General Interest

How Your Brain Creates Your Sense of Self

You were a kid, an adolescent and maybe today you’re already an adult. Most probably the way you perceive the world changed over time and many of the things you thought define you changed as well. But you still perceive yourself as… yourself. How do you keep feeling as being yourself if you’re constantly changing ? Is it only your own body that reassures you that you are still the same person?

Some characteristics seem to define us more than others. You may believe that speaking french, knowing how to cook and being a talented dancer are some of the things that define you, but losing any of these skills will not affect the fundamental essence of your self.

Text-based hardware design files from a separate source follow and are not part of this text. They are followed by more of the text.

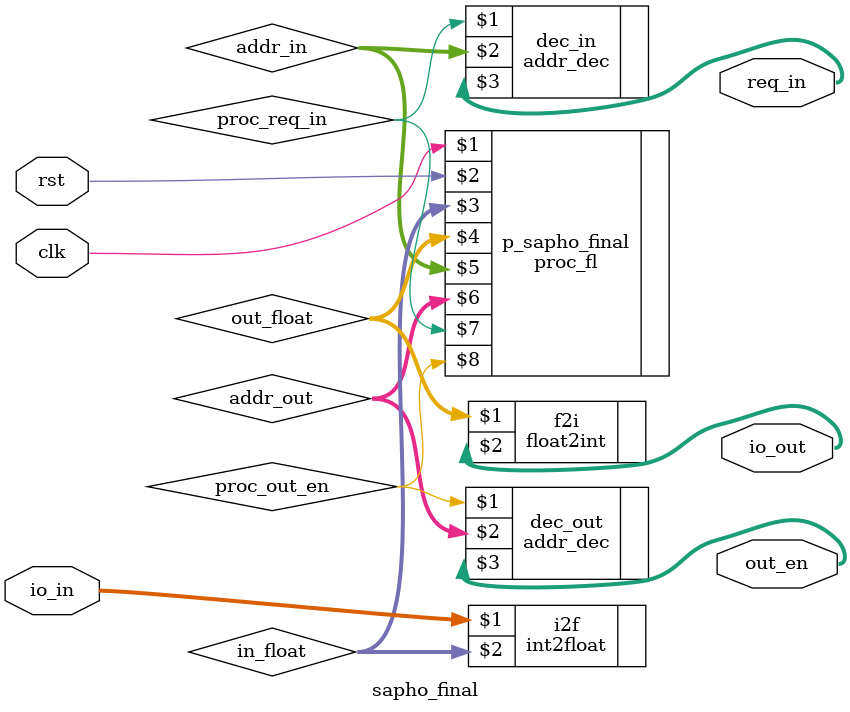
<source format=v>
module sapho_final (
input clk, rst,
input [15:0] io_in,
output [32:0] io_out,
output [3:0] req_in,
output [3:0] out_en);

wire signed [32:0] in_float;
wire signed [32:0] out_float;

int2float #(.MAN(16),.EXP(16)) i2f (io_in, in_float);

wire proc_req_in, proc_out_en;
wire [1:0] addr_in;
wire [1:0] addr_out;

proc_fl #(.NBMANT(16),
.NBEXPO(16),
.MDATAS(185),
.MINSTS(4582),
.SDEPTH(16),
.NUIOIN(4),
.NUIOOU(4),
.DFILE("C:/Users/melis/OneDrive/- TCC/Processadores/sapho_final/sapho_final/Hardware/sapho_final_H/sapho_final_data.mif"),
.IFILE("C:/Users/melis/OneDrive/- TCC/Processadores/sapho_final/sapho_final/Hardware/sapho_final_H/sapho_final_inst.mif")
) p_sapho_final (clk, rst, in_float, out_float, addr_in, addr_out, proc_req_in, proc_out_en);

float2int #(.EXP(16),.MAN(16)) f2i (out_float, io_out);

addr_dec #(4) dec_in (proc_req_in, addr_in , req_in);
addr_dec #(4) dec_out(proc_out_en, addr_out, out_en);

endmodule

</source>
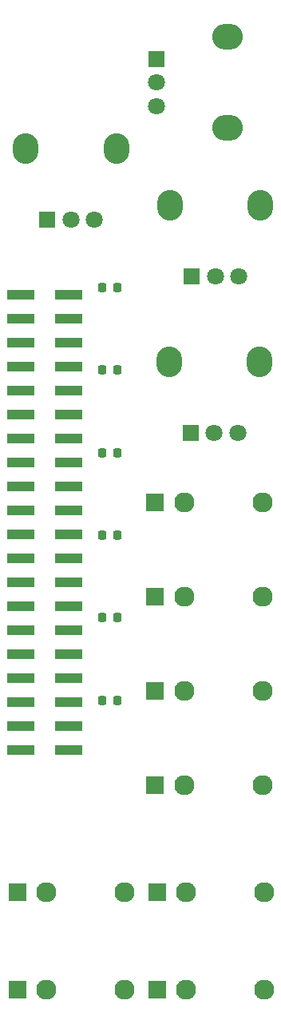
<source format=gbr>
%TF.GenerationSoftware,KiCad,Pcbnew,(7.0.0)*%
%TF.CreationDate,2023-03-30T09:00:50-07:00*%
%TF.ProjectId,wyw_r_frontpanel,7779775f-725f-4667-926f-6e7470616e65,rev?*%
%TF.SameCoordinates,Original*%
%TF.FileFunction,Soldermask,Bot*%
%TF.FilePolarity,Negative*%
%FSLAX46Y46*%
G04 Gerber Fmt 4.6, Leading zero omitted, Abs format (unit mm)*
G04 Created by KiCad (PCBNEW (7.0.0)) date 2023-03-30 09:00:50*
%MOMM*%
%LPD*%
G01*
G04 APERTURE LIST*
G04 Aperture macros list*
%AMRoundRect*
0 Rectangle with rounded corners*
0 $1 Rounding radius*
0 $2 $3 $4 $5 $6 $7 $8 $9 X,Y pos of 4 corners*
0 Add a 4 corners polygon primitive as box body*
4,1,4,$2,$3,$4,$5,$6,$7,$8,$9,$2,$3,0*
0 Add four circle primitives for the rounded corners*
1,1,$1+$1,$2,$3*
1,1,$1+$1,$4,$5*
1,1,$1+$1,$6,$7*
1,1,$1+$1,$8,$9*
0 Add four rect primitives between the rounded corners*
20,1,$1+$1,$2,$3,$4,$5,0*
20,1,$1+$1,$4,$5,$6,$7,0*
20,1,$1+$1,$6,$7,$8,$9,0*
20,1,$1+$1,$8,$9,$2,$3,0*%
G04 Aperture macros list end*
%ADD10R,3.000000X1.000000*%
%ADD11C,2.130000*%
%ADD12R,1.830000X1.930000*%
%ADD13O,2.720000X3.240000*%
%ADD14R,1.800000X1.800000*%
%ADD15C,1.800000*%
%ADD16O,3.240000X2.720000*%
%ADD17RoundRect,0.218750X0.218750X0.256250X-0.218750X0.256250X-0.218750X-0.256250X0.218750X-0.256250X0*%
G04 APERTURE END LIST*
D10*
%TO.C,J1*%
X27519999Y-106939999D03*
X22479999Y-106939999D03*
X27519999Y-104399999D03*
X22479999Y-104399999D03*
X27519999Y-101859999D03*
X22479999Y-101859999D03*
X27519999Y-99319999D03*
X22479999Y-99319999D03*
X27519999Y-96779999D03*
X22479999Y-96779999D03*
X27519999Y-94239999D03*
X22479999Y-94239999D03*
X27519999Y-91699999D03*
X22479999Y-91699999D03*
X27519999Y-89159999D03*
X22479999Y-89159999D03*
X27519999Y-86619999D03*
X22479999Y-86619999D03*
X27519999Y-84079999D03*
X22479999Y-84079999D03*
X27519999Y-81539999D03*
X22479999Y-81539999D03*
X27519999Y-78999999D03*
X22479999Y-78999999D03*
X27519999Y-76459999D03*
X22479999Y-76459999D03*
X27519999Y-73919999D03*
X22479999Y-73919999D03*
X27519999Y-71379999D03*
X22479999Y-71379999D03*
X27519999Y-68839999D03*
X22479999Y-68839999D03*
X27519999Y-66299999D03*
X22479999Y-66299999D03*
X27519999Y-63759999D03*
X22479999Y-63759999D03*
X27519999Y-61219999D03*
X22479999Y-61219999D03*
X27519999Y-58679999D03*
X22479999Y-58679999D03*
%TD*%
D11*
%TO.C,J5*%
X39800000Y-110700000D03*
X48100000Y-110700000D03*
D12*
X36699999Y-110699999D03*
%TD*%
D13*
%TO.C,RV3*%
X38299999Y-49249999D03*
X47899999Y-49249999D03*
D14*
X40599999Y-56749999D03*
D15*
X43100000Y-56750000D03*
X45600000Y-56750000D03*
%TD*%
D11*
%TO.C,J9*%
X40021539Y-132358354D03*
X48321539Y-132358354D03*
D12*
X36921538Y-132358353D03*
%TD*%
D13*
%TO.C,RV1*%
X22999999Y-43224999D03*
X32599999Y-43224999D03*
D14*
X25299999Y-50724999D03*
D15*
X27800000Y-50725000D03*
X30300000Y-50725000D03*
%TD*%
D11*
%TO.C,J3*%
X39800000Y-90700000D03*
X48100000Y-90700000D03*
D12*
X36699999Y-90699999D03*
%TD*%
D11*
%TO.C,J2*%
X39800000Y-80700000D03*
X48100000Y-80700000D03*
D12*
X36699999Y-80699999D03*
%TD*%
D11*
%TO.C,J4*%
X39800000Y-100700000D03*
X48100000Y-100700000D03*
D12*
X36699999Y-100699999D03*
%TD*%
%TO.C,J6*%
X22099999Y-121999999D03*
D11*
X33500000Y-122000000D03*
X25200000Y-122000000D03*
%TD*%
%TO.C,J7*%
X40021539Y-122000000D03*
X48321539Y-122000000D03*
D12*
X36921538Y-121999999D03*
%TD*%
D15*
%TO.C,RV4*%
X45500000Y-73325000D03*
X43000000Y-73325000D03*
D14*
X40499999Y-73324999D03*
D13*
X47799999Y-65824999D03*
X38199999Y-65824999D03*
%TD*%
D12*
%TO.C,J8*%
X22099999Y-132358353D03*
D11*
X33500000Y-132358354D03*
X25200000Y-132358354D03*
%TD*%
D16*
%TO.C,RV2*%
X44374999Y-31399999D03*
X44374999Y-40999999D03*
D14*
X36874999Y-33699999D03*
D15*
X36875000Y-36200000D03*
X36875000Y-38700000D03*
%TD*%
D17*
%TO.C,D5*%
X31125000Y-92950000D03*
X32700000Y-92950000D03*
%TD*%
%TO.C,D6*%
X31125000Y-101700000D03*
X32700000Y-101700000D03*
%TD*%
%TO.C,D3*%
X31125000Y-75450000D03*
X32700000Y-75450000D03*
%TD*%
%TO.C,D4*%
X31125000Y-84200000D03*
X32700000Y-84200000D03*
%TD*%
%TO.C,D2*%
X31125000Y-66700000D03*
X32700000Y-66700000D03*
%TD*%
%TO.C,D1*%
X31125000Y-57950000D03*
X32700000Y-57950000D03*
%TD*%
M02*

</source>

You will remain the same person you were 3 years ago and no matter what you will be doing tomorrow, you will still be you.

Becoming aware of your own body is the first and the most important step in the construct of self concept. Our sense of self emerges when we are about 1 year old and it develops along with our self awareness. The first sign of self awareness is recognizing yourself in the mirror. Children start to distinguish their body parts and analyze how their movements affect the environment. This is the stage when the brain starts to build a map of the body, or put another way, it starts “mapping the reality”.

Your Brain Puts Together Incoming Sensory Information To Create The Physical Sense of Self

Looking from a purely evolutionary perspective, we have become the humans we are today due to our need to survive. Complex mechanisms as memory and consciousness were developed in our brains in order to make us better at adapting and evolving as a species. Memory helps us to keep track of the past experiences so we can predict and prevent situations in the future. Consciousness gives us the advantage of recognizing and sharing our thoughts and ideas.Our sense of self also seems to serve us well, as it maintains the illusion of us being an entity in its own right.

Neuroscientists could not localize the sense of self in a distinct part of the brain, as they did with other brain mechanisms. Instead, they found that the physical sense of self is centered on the brain’s temporalparietal cortex. This part of the brain integrates information from many senses and creates a unique feeling of living inside a body. Your physical self is constantly created by your brain by uniting all your sensations and localizing your body in space.

What Your Sense of Self Has To Do With Others

It is no news that our relationships shape our identity and the way we perceive ourselves. But the impact of others on creating a sense of self is bigger than thought. We interact with other people since we are born and every person in our lives leaves a mark on us. Although, this is not the only reason why interactions with others are important for our sense of self. Other people may be the ones who guide us to build our identity.

Interacting with other people would not be possible without having a sense of self. When you have a conversation with someone, you are basically exchanging ideas, but what would you exchange if you had no sense of self? It seems that our self integrity is a consequence of the many interactions we had in our lives. Other people not only confirm our existence , they help us, through interactions, to discover our true selves.

Some proofs of the fact that relationships help us build our sense of self were found when studying people with autism. The condition is associated with difficulties in understanding other people’s social cues, but it also seems to create problems with self reflection . Children with autism learn later to recognize themselves in a mirror and form fewer memories about their personal experiences (George, 2018). This shows an association between the ability to understand others and the ability to understand your own self.

How Pieces of Self Are Lost

Our brains make a really hard work to keep our sense of self unified. You take your sense of self for granted, while there are people who struggle to see themselves as a whole. Some conditions like Borderline Personality Disorder, Depersonalization Disorder and Cotard’s Syndrome cause people to feel like they don’t own their body or even to think that they lost body parts and are now dead ( Cotard’s Syndrome).These conditions arise from the brain’s inability to match different inputs or to construct a correct map of the body.

Certain psychedelic drugs can also alter your sense of self. LSD was proved to create ego dissolution, a experience of expanded sense of self. While taking LSD, people report a sensation of loss of the identity, as they feel that the boundary between their self and the rest of the world is dissolving.